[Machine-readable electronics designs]
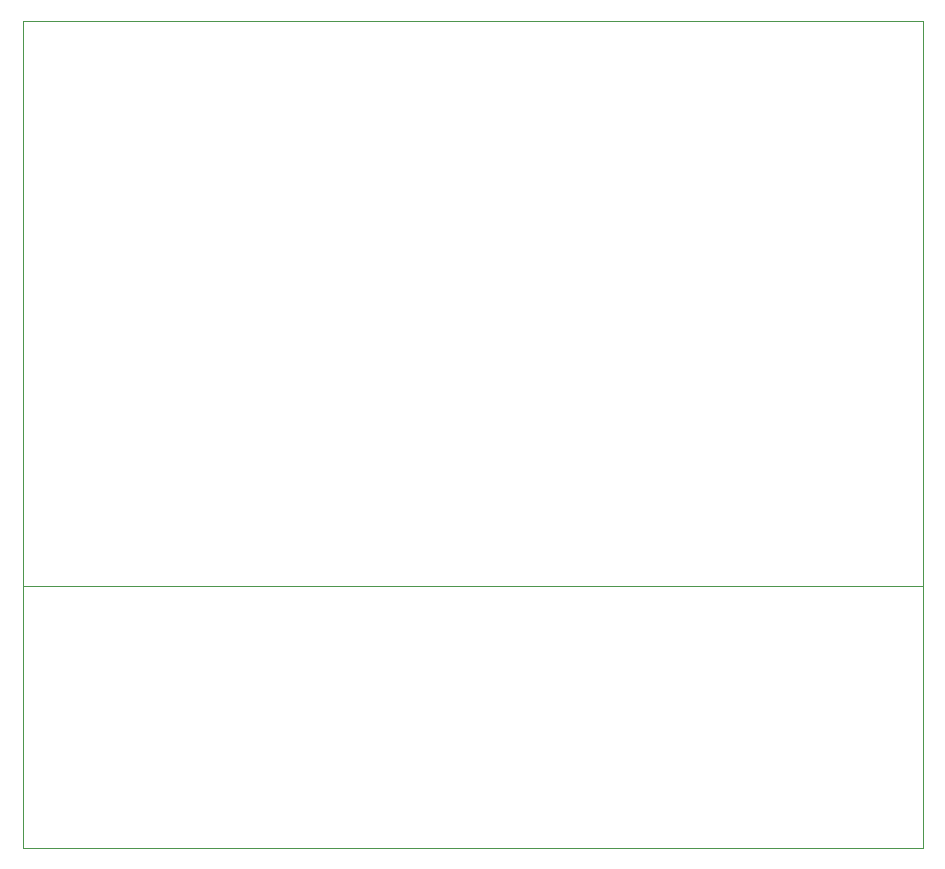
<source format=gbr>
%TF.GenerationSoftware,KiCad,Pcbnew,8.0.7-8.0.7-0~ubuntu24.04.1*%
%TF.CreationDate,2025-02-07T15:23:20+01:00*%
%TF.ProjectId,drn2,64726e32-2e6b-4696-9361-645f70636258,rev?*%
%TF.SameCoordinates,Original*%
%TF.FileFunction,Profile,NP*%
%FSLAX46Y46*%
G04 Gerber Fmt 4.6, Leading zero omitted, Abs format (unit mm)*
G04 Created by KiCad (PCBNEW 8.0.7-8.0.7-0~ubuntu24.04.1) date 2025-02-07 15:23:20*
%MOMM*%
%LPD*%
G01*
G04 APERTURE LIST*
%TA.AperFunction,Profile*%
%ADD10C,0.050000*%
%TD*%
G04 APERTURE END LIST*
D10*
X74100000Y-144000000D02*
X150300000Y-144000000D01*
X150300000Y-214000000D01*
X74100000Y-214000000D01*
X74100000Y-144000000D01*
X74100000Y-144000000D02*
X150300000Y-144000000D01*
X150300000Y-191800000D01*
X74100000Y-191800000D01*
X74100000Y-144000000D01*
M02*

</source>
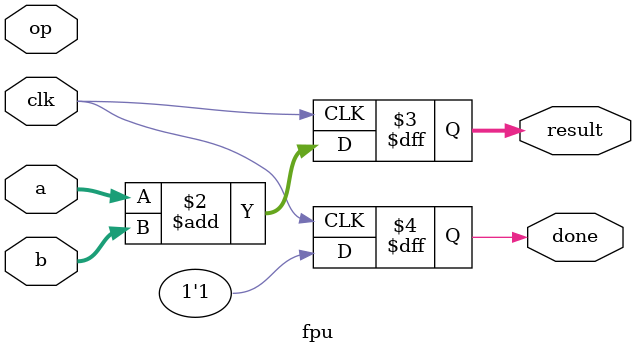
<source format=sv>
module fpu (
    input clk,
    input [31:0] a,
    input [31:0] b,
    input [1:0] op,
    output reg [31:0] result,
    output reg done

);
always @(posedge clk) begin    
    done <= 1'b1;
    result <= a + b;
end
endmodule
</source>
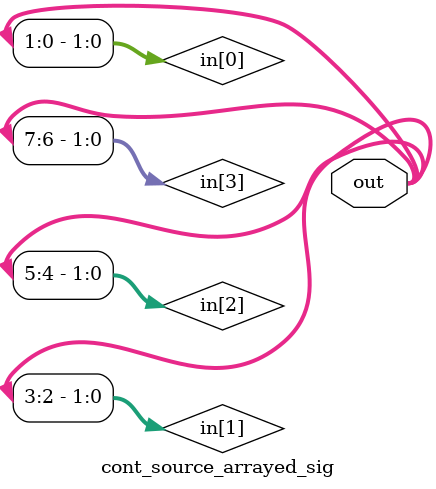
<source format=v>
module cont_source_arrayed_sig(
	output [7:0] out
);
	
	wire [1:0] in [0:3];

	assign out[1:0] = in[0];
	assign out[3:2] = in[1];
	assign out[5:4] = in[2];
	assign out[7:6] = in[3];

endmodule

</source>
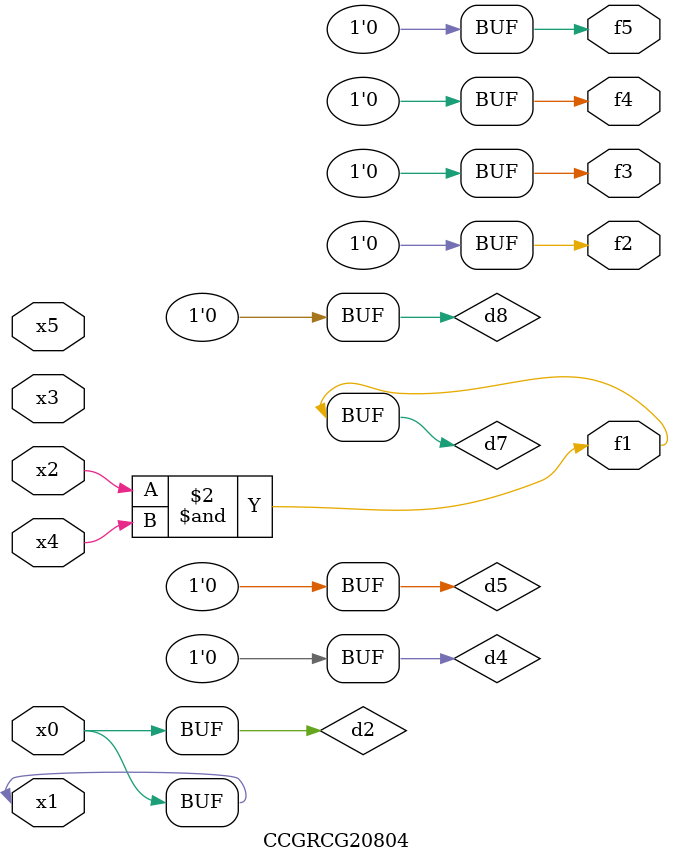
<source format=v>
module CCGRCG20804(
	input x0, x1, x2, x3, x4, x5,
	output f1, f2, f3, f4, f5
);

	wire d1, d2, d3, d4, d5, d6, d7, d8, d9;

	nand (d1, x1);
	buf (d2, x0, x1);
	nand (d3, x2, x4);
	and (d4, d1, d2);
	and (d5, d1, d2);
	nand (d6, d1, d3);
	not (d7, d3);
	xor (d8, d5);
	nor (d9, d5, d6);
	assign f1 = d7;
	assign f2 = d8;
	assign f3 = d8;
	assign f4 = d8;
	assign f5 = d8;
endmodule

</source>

• _ACTIVITY_: Without including any pictures, print each record exactly.

• _ANSWER TO THIS EXERCISE_:
<source format=gbr>
%TF.GenerationSoftware,KiCad,Pcbnew,8.0.7-8.0.7-0~ubuntu24.04.1*%
%TF.CreationDate,2025-02-07T15:23:20+01:00*%
%TF.ProjectId,drn2,64726e32-2e6b-4696-9361-645f70636258,rev?*%
%TF.SameCoordinates,Original*%
%TF.FileFunction,Profile,NP*%
%FSLAX46Y46*%
G04 Gerber Fmt 4.6, Leading zero omitted, Abs format (unit mm)*
G04 Created by KiCad (PCBNEW 8.0.7-8.0.7-0~ubuntu24.04.1) date 2025-02-07 15:23:20*
%MOMM*%
%LPD*%
G01*
G04 APERTURE LIST*
%TA.AperFunction,Profile*%
%ADD10C,0.050000*%
%TD*%
G04 APERTURE END LIST*
D10*
X74100000Y-144000000D02*
X150300000Y-144000000D01*
X150300000Y-214000000D01*
X74100000Y-214000000D01*
X74100000Y-144000000D01*
X74100000Y-144000000D02*
X150300000Y-144000000D01*
X150300000Y-191800000D01*
X74100000Y-191800000D01*
X74100000Y-144000000D01*
M02*

</source>
<source format=sv>
module fpu (
    input clk,
    input [31:0] a,
    input [31:0] b,
    input [1:0] op,
    output reg [31:0] result,
    output reg done

);
always @(posedge clk) begin    
    done <= 1'b1;
    result <= a + b;
end
endmodule
</source>
<source format=v>
module cont_source_arrayed_sig(
	output [7:0] out
);
	
	wire [1:0] in [0:3];

	assign out[1:0] = in[0];
	assign out[3:2] = in[1];
	assign out[5:4] = in[2];
	assign out[7:6] = in[3];

endmodule

</source>
<source format=v>
module CCGRCG20804(
	input x0, x1, x2, x3, x4, x5,
	output f1, f2, f3, f4, f5
);

	wire d1, d2, d3, d4, d5, d6, d7, d8, d9;

	nand (d1, x1);
	buf (d2, x0, x1);
	nand (d3, x2, x4);
	and (d4, d1, d2);
	and (d5, d1, d2);
	nand (d6, d1, d3);
	not (d7, d3);
	xor (d8, d5);
	nor (d9, d5, d6);
	assign f1 = d7;
	assign f2 = d8;
	assign f3 = d8;
	assign f4 = d8;
	assign f5 = d8;
endmodule

</source>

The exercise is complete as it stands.